Adaptation was determined to be appropriate for this study given that, overall, the EquIR conceptual framework provided a clear representation of many aspects that were relevant to meeting the aims of the research. The adapted framework expands on EquIR by incorporating the relevant principles of Te Tiriti o Waitangi as well as refinements that ensure this framework is useable across research and service settings. This included revisions to the foundation of the framework by grounding it in Te Tiriti o Waitangi and Te Ao Māori concepts, and the change of language to be less research-focused. Additionally revising the implementation outcomes to include prompts of equity considerations in relation to the established implementation outcome definitions ensures that the framework can be applied in multiple settings and across diverse population groups.

Strengths

This study presents an exemplar of the process for adapting an international equity-based implementation framework for the local context in collaboration with an Indigenous (Māori) advisory group and consumer advisory group. The adapted framework is informed by the international implementation science literature on equity and implementation success and incorporates local lessons learned from health equity researchers and stakeholders. The framework is designed to be used in partnership with existing equity tools and approaches, for example, the He Pikinga Waiora Implementation Framework; this offers users the flexibility of incorporating tools and approaches that stakeholders are already familiar with.

Limitations

As this is a conceptual study, the framework has not been tested and empirical evidence validating its benefits is not yet available. Understanding how the framework performs in practice is an important next step to advancing implementation science in Aotearoa NZ. Additionally, some of the contextual specificity of this framework may limit its use in other populations. In particular, Te Tiriti o Waitangi as the foundation of equitable implementation processes is unique to the Aotearoa NZ context. The evidence informing the framework focuses on addressing ethnic health inequities, particularly those experienced by Māori in Aotearoa NZ. However, this framework could be adapted for use in other population groups who experience health inequities, such as other Indigenous peoples and other minoritised ethnic or population groups.

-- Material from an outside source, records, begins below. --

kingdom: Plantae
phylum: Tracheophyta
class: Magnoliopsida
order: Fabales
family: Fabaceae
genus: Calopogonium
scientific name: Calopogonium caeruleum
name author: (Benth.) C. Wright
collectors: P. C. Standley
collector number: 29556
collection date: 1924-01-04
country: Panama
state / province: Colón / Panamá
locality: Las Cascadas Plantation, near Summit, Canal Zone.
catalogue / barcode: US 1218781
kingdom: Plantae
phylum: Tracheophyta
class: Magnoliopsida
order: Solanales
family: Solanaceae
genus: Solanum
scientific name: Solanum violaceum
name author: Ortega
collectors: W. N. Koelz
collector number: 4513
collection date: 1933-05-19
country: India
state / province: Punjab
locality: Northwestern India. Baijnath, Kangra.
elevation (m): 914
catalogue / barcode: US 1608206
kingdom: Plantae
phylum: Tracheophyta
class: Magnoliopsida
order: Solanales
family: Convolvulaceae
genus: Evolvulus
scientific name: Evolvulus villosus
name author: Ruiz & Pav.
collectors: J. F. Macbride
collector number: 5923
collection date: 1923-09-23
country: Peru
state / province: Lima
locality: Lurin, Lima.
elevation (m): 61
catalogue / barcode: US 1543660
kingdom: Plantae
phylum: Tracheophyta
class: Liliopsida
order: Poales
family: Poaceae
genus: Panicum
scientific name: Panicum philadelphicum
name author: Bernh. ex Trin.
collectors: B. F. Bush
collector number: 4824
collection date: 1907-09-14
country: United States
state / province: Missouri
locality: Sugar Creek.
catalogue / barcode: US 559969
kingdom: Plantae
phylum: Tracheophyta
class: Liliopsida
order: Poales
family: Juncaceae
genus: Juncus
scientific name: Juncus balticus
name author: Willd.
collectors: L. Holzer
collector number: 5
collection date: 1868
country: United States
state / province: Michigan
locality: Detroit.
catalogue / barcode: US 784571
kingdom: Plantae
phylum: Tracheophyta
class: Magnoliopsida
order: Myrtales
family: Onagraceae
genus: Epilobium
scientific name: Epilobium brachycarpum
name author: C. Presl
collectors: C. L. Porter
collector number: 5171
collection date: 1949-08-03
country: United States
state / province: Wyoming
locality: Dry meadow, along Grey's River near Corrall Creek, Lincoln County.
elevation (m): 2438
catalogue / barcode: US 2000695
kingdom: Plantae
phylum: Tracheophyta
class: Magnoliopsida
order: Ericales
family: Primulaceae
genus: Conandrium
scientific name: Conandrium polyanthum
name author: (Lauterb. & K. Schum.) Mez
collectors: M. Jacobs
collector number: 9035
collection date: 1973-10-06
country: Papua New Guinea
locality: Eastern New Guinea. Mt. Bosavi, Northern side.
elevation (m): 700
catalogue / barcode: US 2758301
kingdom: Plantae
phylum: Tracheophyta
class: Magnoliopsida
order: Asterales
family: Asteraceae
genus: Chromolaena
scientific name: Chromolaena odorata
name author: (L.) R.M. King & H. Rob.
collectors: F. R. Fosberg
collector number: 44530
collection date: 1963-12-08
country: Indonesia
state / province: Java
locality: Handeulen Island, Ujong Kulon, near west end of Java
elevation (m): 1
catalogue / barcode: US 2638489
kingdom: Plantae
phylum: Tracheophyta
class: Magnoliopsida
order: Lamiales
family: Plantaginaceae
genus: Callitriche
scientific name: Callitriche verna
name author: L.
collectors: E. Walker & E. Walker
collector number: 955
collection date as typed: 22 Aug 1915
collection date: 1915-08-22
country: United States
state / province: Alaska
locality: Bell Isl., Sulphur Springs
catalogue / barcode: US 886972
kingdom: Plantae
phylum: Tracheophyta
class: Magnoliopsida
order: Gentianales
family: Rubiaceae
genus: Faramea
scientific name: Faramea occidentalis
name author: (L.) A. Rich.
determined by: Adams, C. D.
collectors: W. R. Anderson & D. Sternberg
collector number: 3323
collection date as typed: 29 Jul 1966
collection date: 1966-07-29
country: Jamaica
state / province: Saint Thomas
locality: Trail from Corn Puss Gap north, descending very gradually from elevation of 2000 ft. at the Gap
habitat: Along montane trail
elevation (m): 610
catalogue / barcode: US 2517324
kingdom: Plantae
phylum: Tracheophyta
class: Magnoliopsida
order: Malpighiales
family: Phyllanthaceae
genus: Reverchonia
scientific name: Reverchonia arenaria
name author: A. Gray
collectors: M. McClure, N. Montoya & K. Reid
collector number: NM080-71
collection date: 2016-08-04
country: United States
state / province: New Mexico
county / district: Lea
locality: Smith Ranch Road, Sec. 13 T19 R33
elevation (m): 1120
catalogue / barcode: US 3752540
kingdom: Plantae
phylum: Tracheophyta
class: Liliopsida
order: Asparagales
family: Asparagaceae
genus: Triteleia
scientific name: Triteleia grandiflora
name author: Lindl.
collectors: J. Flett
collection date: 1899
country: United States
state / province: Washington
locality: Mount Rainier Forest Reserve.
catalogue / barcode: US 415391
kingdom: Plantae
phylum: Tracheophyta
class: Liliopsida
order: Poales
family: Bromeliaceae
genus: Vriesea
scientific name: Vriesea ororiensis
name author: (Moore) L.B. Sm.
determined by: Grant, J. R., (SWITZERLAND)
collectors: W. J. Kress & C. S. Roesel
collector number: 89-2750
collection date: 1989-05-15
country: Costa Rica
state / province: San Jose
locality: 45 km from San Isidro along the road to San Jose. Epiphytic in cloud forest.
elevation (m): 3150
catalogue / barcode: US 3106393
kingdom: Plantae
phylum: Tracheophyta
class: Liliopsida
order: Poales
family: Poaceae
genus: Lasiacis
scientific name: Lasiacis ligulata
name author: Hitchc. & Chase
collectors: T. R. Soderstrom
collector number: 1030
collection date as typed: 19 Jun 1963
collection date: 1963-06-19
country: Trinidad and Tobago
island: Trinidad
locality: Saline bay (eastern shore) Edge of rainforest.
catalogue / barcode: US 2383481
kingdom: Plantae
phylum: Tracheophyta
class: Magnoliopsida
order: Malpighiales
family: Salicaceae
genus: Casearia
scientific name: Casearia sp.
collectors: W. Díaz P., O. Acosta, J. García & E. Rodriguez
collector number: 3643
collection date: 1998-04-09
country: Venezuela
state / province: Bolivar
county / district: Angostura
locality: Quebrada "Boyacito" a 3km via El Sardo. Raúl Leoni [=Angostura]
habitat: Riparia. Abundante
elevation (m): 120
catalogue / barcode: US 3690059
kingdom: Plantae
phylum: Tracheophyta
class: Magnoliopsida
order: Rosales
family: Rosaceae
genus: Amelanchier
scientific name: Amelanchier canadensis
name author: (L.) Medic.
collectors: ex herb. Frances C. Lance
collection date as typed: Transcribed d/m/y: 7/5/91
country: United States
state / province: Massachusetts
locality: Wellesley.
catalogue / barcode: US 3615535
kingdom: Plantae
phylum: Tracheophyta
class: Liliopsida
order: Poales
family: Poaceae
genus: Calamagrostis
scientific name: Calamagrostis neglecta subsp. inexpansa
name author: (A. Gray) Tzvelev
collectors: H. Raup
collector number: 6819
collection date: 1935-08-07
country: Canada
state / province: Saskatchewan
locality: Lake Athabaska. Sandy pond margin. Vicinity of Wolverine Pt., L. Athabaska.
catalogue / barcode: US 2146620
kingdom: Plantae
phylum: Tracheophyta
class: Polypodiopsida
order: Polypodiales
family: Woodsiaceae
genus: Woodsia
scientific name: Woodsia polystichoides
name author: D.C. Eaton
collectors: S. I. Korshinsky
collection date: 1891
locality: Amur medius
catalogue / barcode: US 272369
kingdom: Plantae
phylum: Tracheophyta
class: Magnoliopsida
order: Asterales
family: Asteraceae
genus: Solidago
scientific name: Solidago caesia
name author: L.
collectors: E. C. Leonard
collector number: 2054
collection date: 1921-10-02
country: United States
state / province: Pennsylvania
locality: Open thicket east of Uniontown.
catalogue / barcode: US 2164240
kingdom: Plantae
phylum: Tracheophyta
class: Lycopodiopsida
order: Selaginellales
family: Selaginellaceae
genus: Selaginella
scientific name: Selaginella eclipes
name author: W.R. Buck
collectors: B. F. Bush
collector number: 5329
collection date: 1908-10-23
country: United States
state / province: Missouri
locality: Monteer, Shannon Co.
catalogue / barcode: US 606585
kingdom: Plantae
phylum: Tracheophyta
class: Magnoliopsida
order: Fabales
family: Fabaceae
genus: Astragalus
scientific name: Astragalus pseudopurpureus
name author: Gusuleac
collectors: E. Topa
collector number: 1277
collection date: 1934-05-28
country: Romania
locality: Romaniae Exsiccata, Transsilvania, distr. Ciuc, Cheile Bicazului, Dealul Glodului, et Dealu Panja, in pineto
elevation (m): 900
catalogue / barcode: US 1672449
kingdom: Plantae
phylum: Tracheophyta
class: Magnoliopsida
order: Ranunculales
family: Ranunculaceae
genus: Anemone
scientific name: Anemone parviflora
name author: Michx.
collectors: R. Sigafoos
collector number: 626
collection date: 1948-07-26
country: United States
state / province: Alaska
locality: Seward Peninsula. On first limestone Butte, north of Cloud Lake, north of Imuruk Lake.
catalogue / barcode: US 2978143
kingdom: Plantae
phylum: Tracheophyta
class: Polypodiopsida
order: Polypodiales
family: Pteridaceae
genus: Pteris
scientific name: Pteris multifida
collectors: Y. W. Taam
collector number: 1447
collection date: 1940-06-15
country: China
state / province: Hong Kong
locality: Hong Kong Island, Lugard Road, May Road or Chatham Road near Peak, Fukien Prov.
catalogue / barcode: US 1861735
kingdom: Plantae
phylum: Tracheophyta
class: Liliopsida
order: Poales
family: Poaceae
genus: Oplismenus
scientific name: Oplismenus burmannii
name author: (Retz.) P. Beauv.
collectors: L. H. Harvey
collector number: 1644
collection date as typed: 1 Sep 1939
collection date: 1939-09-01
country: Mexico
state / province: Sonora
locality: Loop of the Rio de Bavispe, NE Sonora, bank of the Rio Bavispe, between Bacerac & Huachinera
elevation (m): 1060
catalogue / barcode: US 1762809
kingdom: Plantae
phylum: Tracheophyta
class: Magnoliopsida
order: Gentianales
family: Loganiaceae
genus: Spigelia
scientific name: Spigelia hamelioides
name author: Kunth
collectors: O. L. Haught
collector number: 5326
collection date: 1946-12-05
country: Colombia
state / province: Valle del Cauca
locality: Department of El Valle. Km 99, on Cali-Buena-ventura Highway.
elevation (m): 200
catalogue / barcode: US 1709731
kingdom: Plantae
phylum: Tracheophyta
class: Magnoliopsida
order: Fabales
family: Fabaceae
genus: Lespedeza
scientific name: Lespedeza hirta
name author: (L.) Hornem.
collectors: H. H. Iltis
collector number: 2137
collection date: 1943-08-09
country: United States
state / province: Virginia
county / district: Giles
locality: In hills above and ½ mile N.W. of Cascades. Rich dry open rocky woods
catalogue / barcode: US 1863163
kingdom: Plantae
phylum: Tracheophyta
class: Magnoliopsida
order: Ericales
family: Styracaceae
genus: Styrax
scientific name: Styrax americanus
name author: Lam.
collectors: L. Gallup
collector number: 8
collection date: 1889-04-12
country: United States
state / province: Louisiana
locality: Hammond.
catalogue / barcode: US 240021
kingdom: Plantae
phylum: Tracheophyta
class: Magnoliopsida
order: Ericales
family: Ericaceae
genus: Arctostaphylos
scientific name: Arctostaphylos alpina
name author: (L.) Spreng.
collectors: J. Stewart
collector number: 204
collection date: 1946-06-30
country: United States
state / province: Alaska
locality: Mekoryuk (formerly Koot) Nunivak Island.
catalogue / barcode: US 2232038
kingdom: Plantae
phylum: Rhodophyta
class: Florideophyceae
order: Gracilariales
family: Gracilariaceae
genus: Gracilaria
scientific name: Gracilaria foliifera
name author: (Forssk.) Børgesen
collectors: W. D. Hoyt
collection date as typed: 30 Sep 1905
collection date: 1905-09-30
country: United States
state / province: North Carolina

Prospective users in other jurisdictions should be informed by the foundational principles that are relevant to the implementation context or priority group that is intended to benefit from use of the implementation framework.

Future directions

Operationalisation of this framework in intervention implementation will be important to determine its effectiveness and usefulness in both research and service settings. It is possible that additional refinements may be needed based on the outcomes of the framework’s performance in practice. Furthermore, incorporating an assessment of ‘equity readiness’ for services and/or organisations prior to implementing an intervention is likely to be beneficial. As part of the broader research programme, we have developed an equity readiness assessment tool that can be used alongside the framework for equity-focused implementation work.

We envisage this framework being used by teams planning the implementation of interventions for a variety of ethnic and minority groups, for example the disability sector and LQBT + . Reflection and adaptation may be required to ensure the appropriateness to other groups.

Conclusion

The framework presented in this study is the first equity-focused process-type implementation framework that has been adapted for the Aotearoa NZ context. The framework is recommended for use by health researchers, service providers and other stakeholders to support the systematic design, delivery, monitoring and evaluation of equitable implementation pathways for health interventions, programmes and services. Future research is needed to determine the effectiveness of utilising this framework to reduce inequities in intervention implementation and achieve equitable outcomes for Māori, Pacific peoples and other minoritised ethnic and population groups.